__GIVEN INFORMATION__
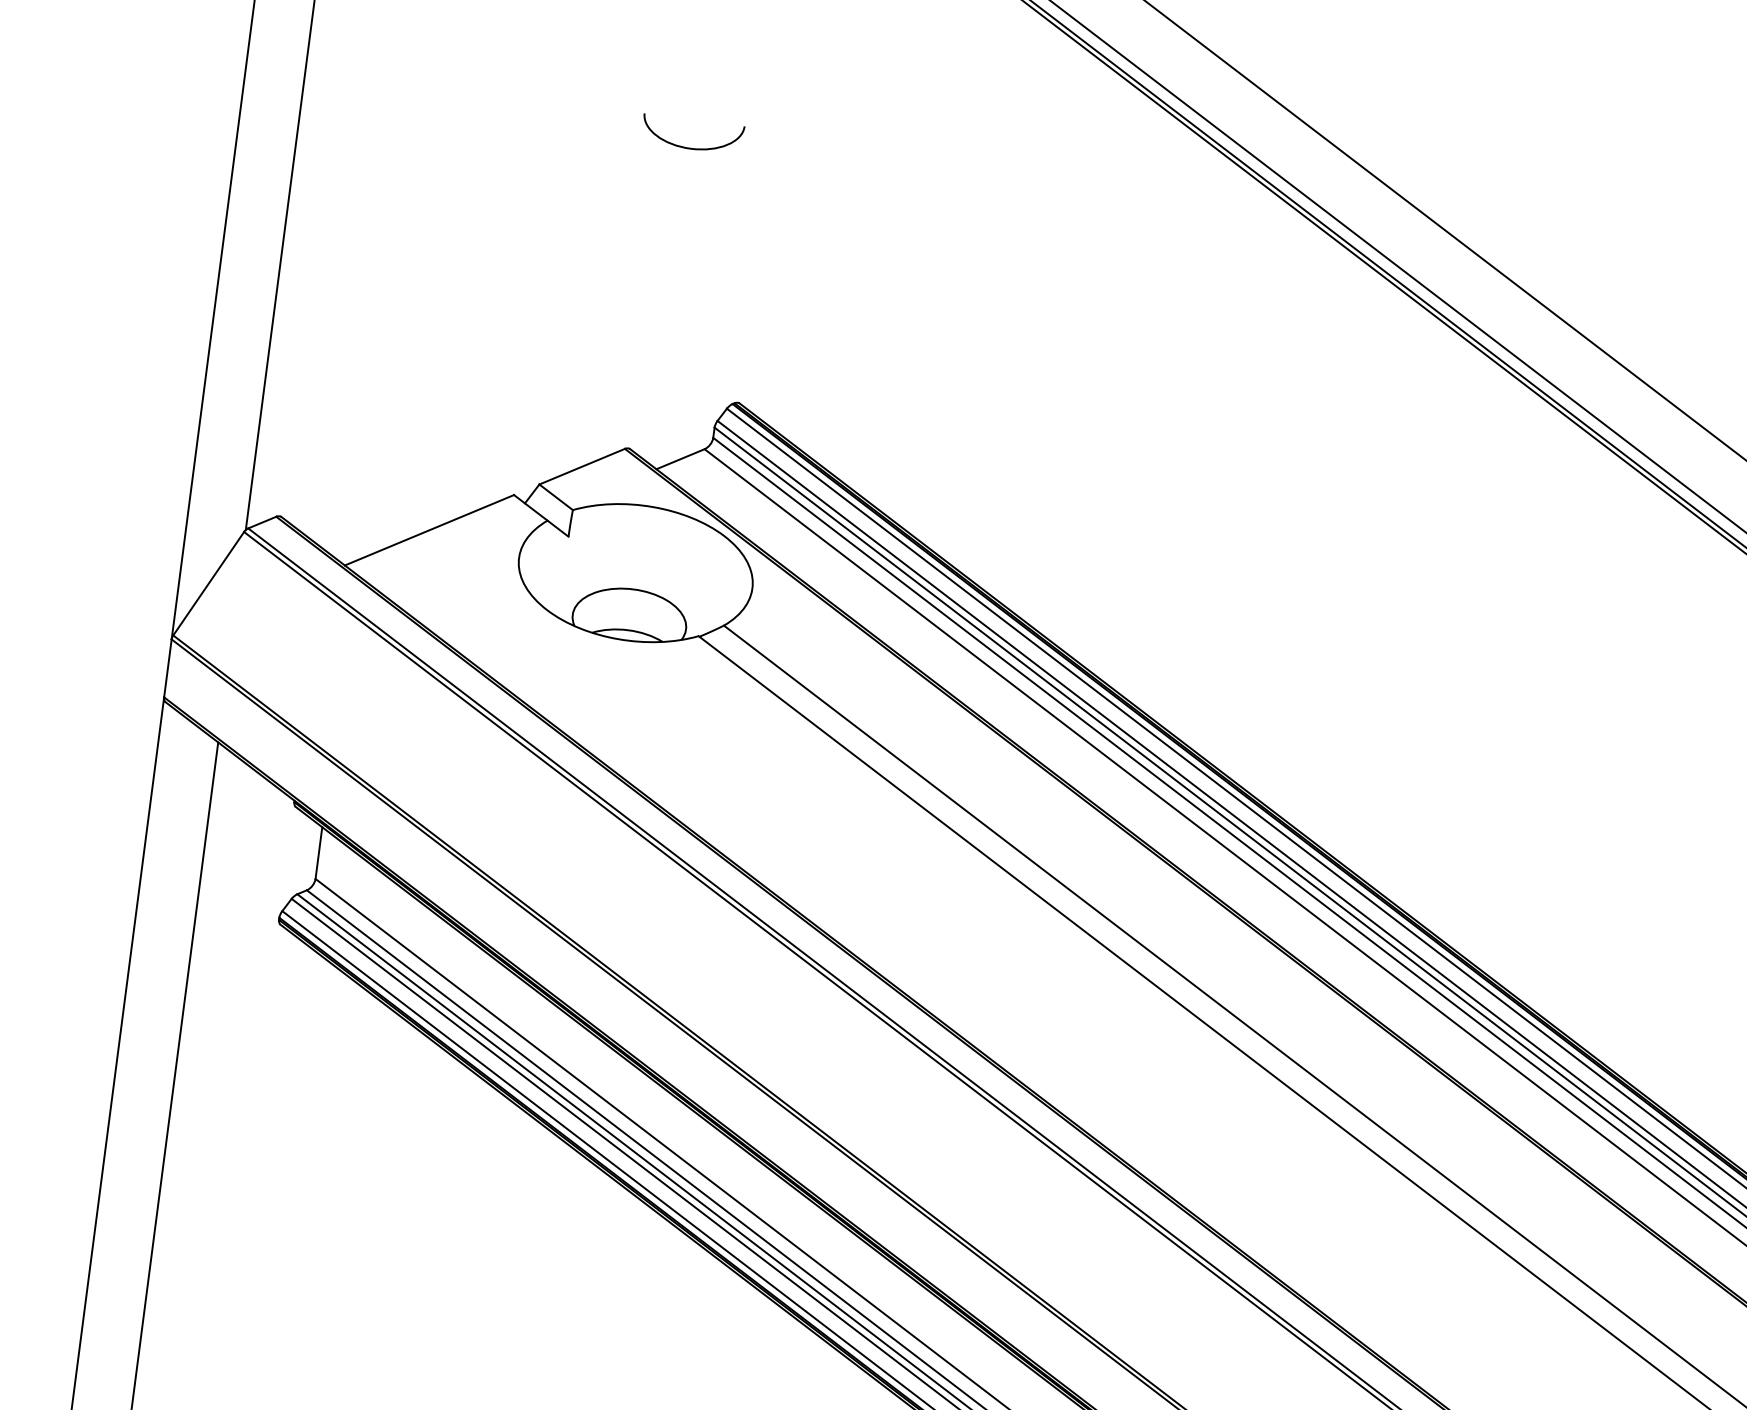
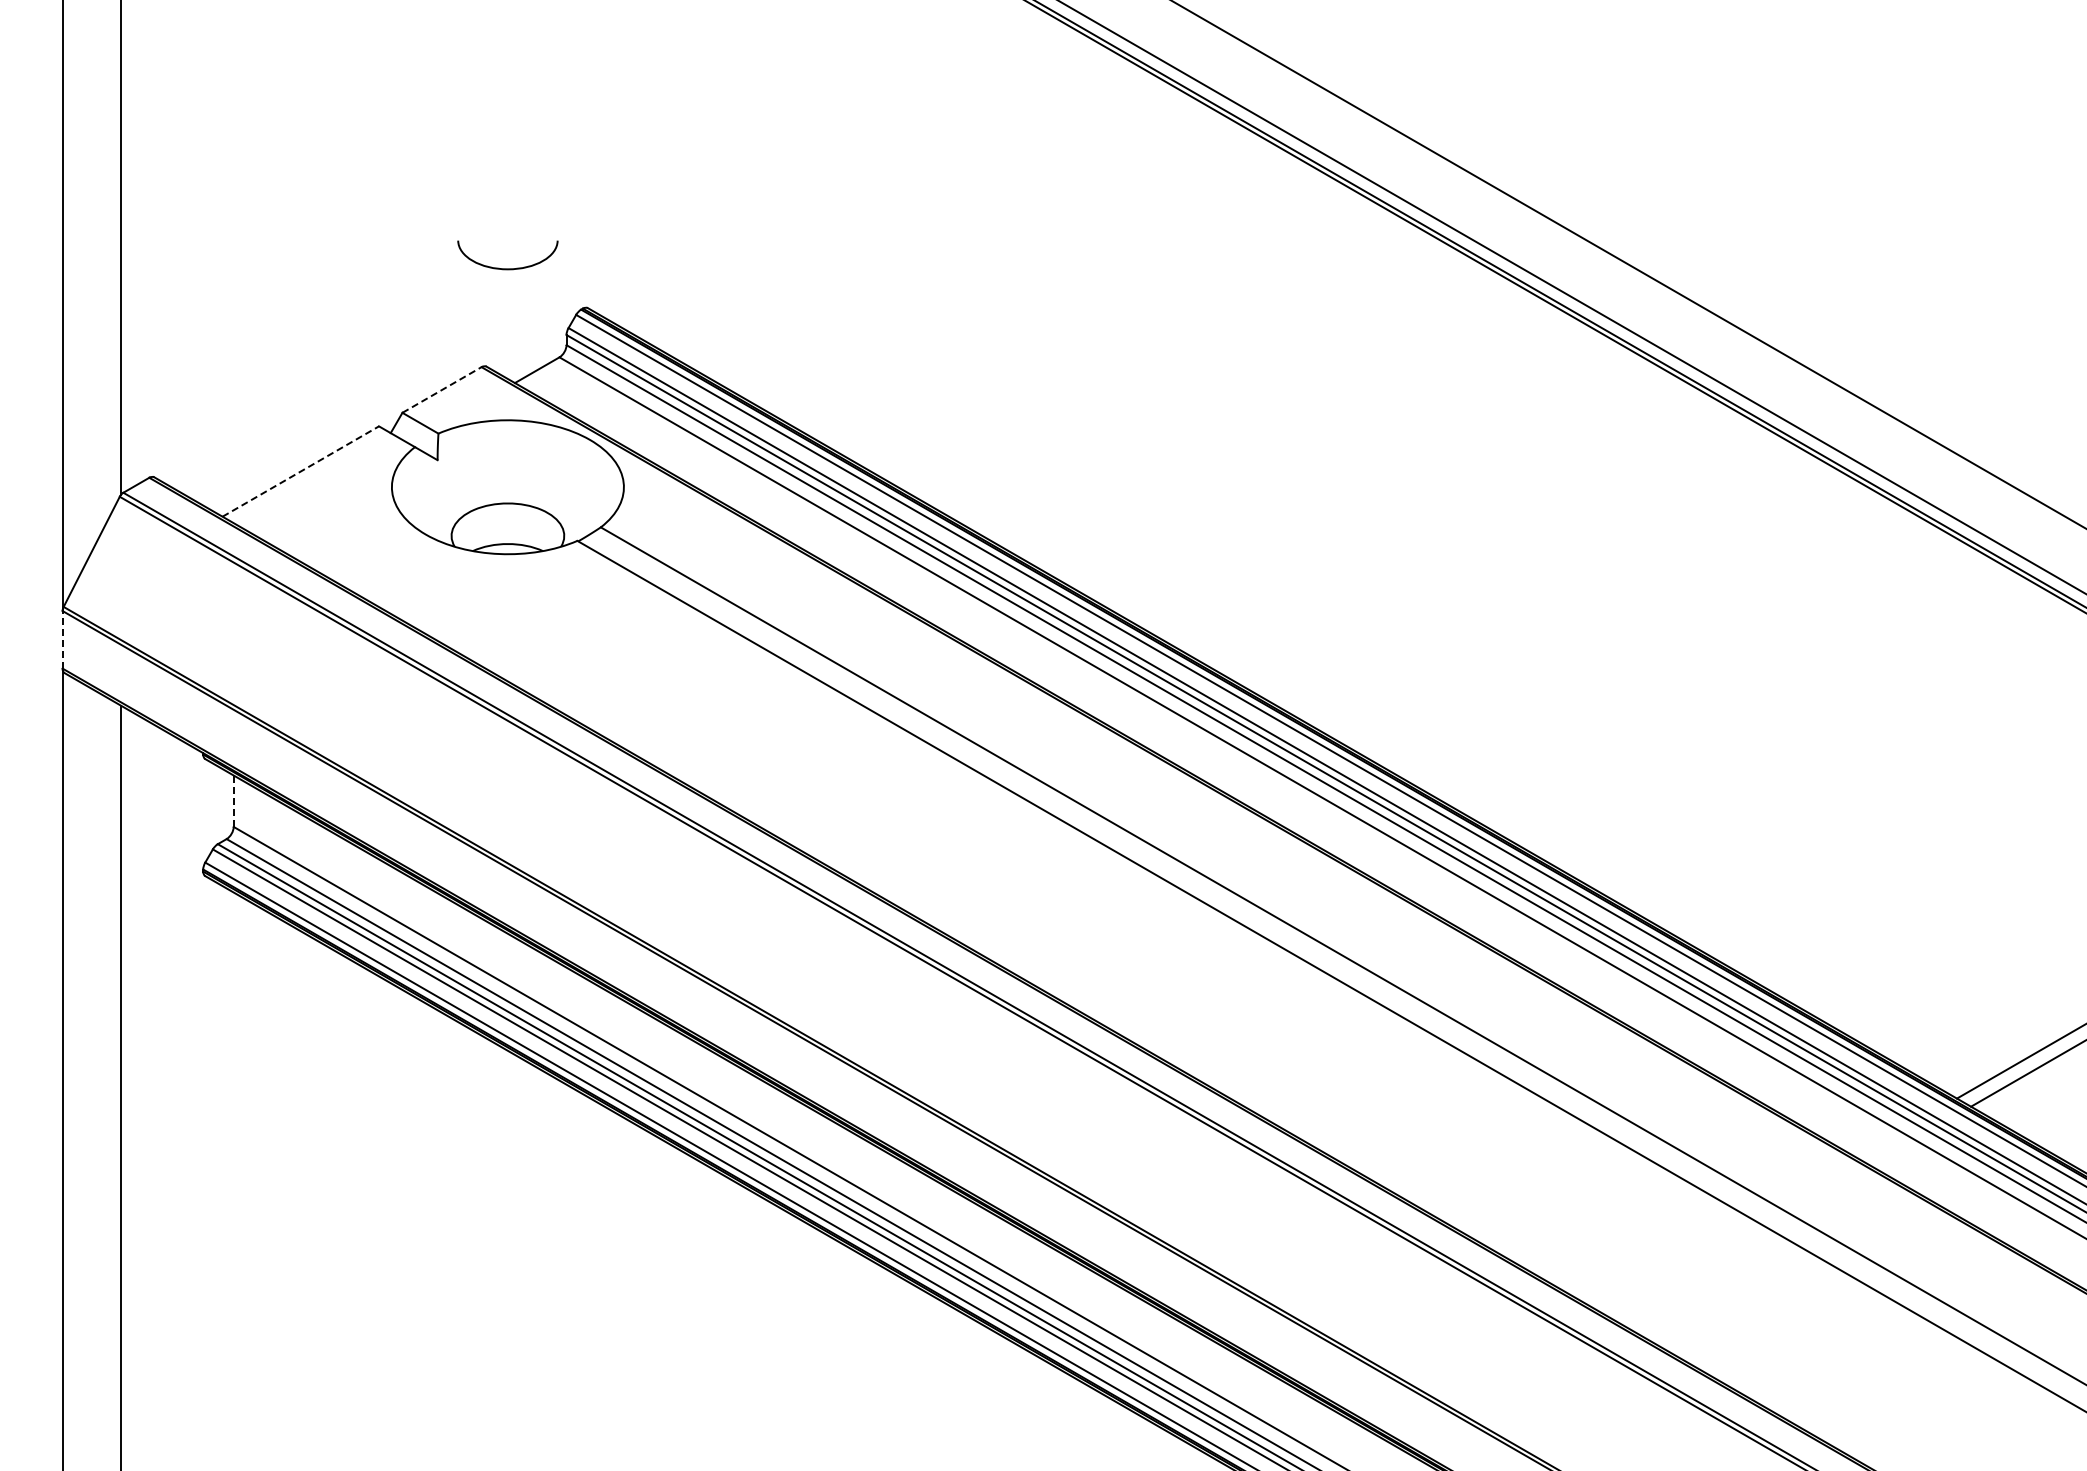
curve: (690, 147) -> (507, 268), moved
line: (582, 467) -> (442, 390), solid -> dashed
line: (430, 530) -> (301, 471), solid -> dashed
line: (167, 668) -> (62, 639), solid -> dashed
line: (318, 853) -> (233, 801), solid -> dashed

__ASSIGNMENT__
Images are to be left out; everything else in the material must be written out exactly.

__SOLUTION TO THIS EXERCISE__
curve: (690, 147) -> (507, 268), moved
line: (582, 467) -> (442, 390), solid -> dashed
line: (430, 530) -> (301, 471), solid -> dashed
line: (167, 668) -> (62, 639), solid -> dashed
line: (318, 853) -> (233, 801), solid -> dashed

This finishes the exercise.